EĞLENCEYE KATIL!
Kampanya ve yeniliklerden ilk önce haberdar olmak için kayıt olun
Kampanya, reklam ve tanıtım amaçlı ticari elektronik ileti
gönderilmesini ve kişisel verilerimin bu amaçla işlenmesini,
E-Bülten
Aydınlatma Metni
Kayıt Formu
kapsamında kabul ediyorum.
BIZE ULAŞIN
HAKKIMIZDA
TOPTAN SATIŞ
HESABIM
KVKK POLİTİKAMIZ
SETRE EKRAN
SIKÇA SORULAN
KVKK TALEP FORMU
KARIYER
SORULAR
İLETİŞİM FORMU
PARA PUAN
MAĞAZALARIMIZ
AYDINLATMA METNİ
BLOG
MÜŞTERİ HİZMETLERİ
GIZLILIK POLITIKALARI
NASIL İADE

Instructions to follow | Rewrite the part of the listing that opens with its first line and closes with the line containing "SETRE EKRAN" as a numbered list, leaving out any blank lines.

Answer |
1. EĞLENCEYE KATIL!
2. Kampanya ve yeniliklerden ilk önce haberdar olmak için kayıt olun
3. Kampanya, reklam ve tanıtım amaçlı ticari elektronik ileti
4. gönderilmesini ve kişisel verilerimin bu amaçla işlenmesini,
5. E-Bülten
6. Aydınlatma Metni
7. Kayıt Formu
8. kapsamında kabul ediyorum.
9. BIZE ULAŞIN
10. HAKKIMIZDA
11. TOPTAN SATIŞ
12. HESABIM
13. KVKK POLİTİKAMIZ
14. SETRE EKRAN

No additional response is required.